(CBS) — A fight is brewing over private land in the southwest suburbs.
It’s Lemont versus Palos Park. As CBS 2’s Dorothy Tucker reports, homeowners aren’t the only ones putting on the boxing gloves.
For 14 years, Bernie Evenhouse has enjoyed the tranquility of the Cog Hill Golf and Country Club that sits across from his Lemont subdivision.
“I see a deer come here one day,” he says. “It’s kinda nice to have some open land, open property.”
The last thing he and his neighbors want is this privately owned land, which actually includes three country clubs and the Ludwig Farms, turned into residential and commercial developments.
The 2,000 acres of unincorporated land borders Lemont to the west, but east of the forest preserve is Palos Park. Since Lemont homeowners have raised objections, land owners want to be annexed by the village of Palos Park, but to do so they need the county to make a sliver of land a part of Palos Park too.
Angry Lemont residents recently packed a Cook County board meeting objecting to a vote that could pave the way for the landowners to move to Palos Park. They say the development would still be next to Lemont and burden village services, like libraries, parks, police and schools.
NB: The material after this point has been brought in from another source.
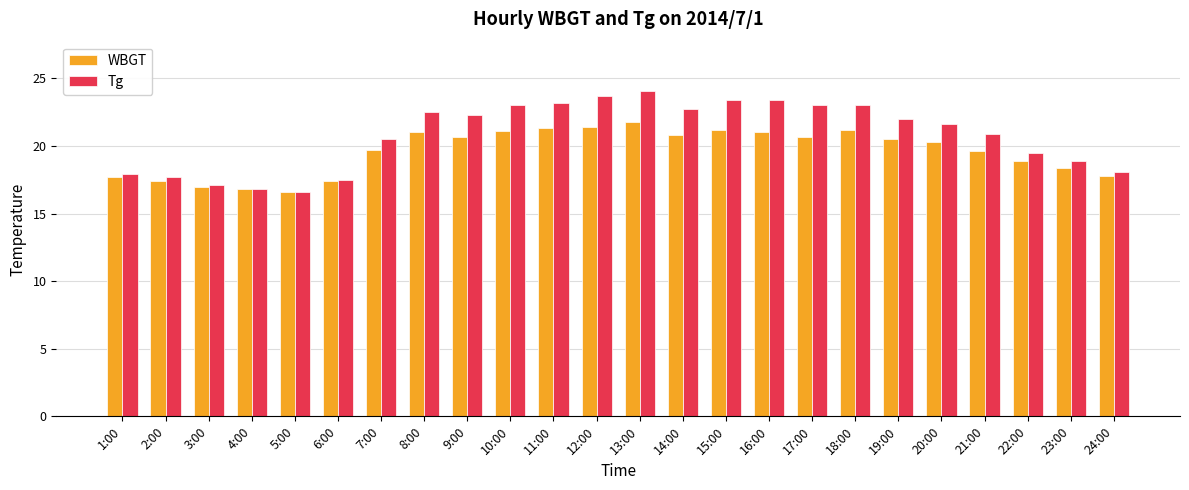

What is the sum of the WBGT values at 9:00 and 13:00?

42.5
“Schools take the first brunt of anything that happens when you have uncontrolled growth and that’s one of the biggest reasons we want to stop this,” says Lemont Mayor Brian Reaves.
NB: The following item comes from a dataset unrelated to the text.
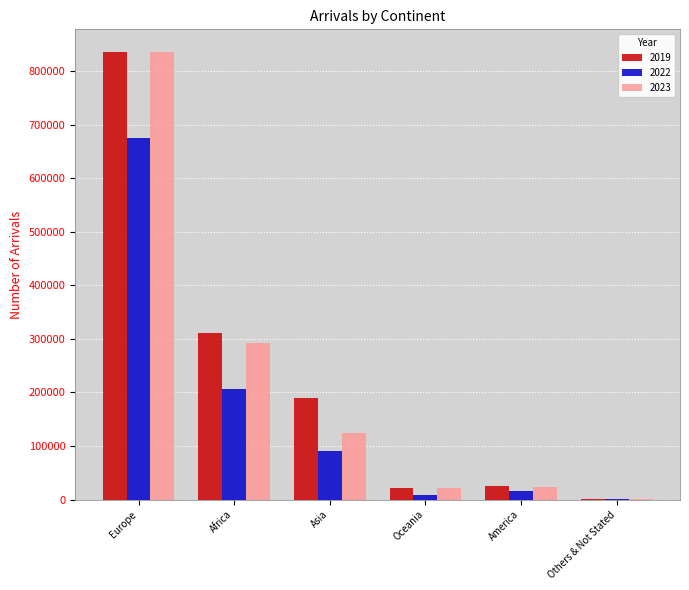

True or false: 2019 has a value of 39116 at Asia.

False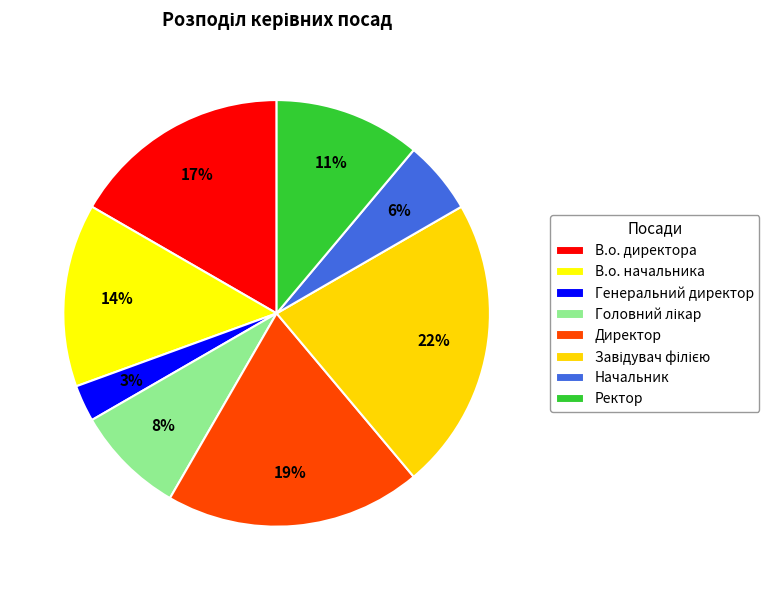

Is there a majority slice in this chart?

No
“Today I appear as one of those greedy land owners who want to make all kinds of money,” said Mike McNulty, part of the family that owns Gleneagles Country Club.
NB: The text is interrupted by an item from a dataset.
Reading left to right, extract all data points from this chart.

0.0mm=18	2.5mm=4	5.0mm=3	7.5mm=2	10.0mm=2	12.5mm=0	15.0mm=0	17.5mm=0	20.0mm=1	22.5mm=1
McNulty may have made that statement in jest, but he painted a picture Lemont officials unwilling to compromise on any development plan owners suggested, which is why they’re talking to Palos Park.
Officials in Palos promise to listen to everyone.
“We are not about to do a poor quality development,” said Palos Park Mayor John Mahoney.
The decision from the county is expected next month.
The county has its own agenda, there’s a police substation on the sliver of land that’s being discussed. If the county takes no action, that station continues to get well water from Lemont. If it annexes the property to Palos Park, it gets access to Lake Michigan water, which some board members favor.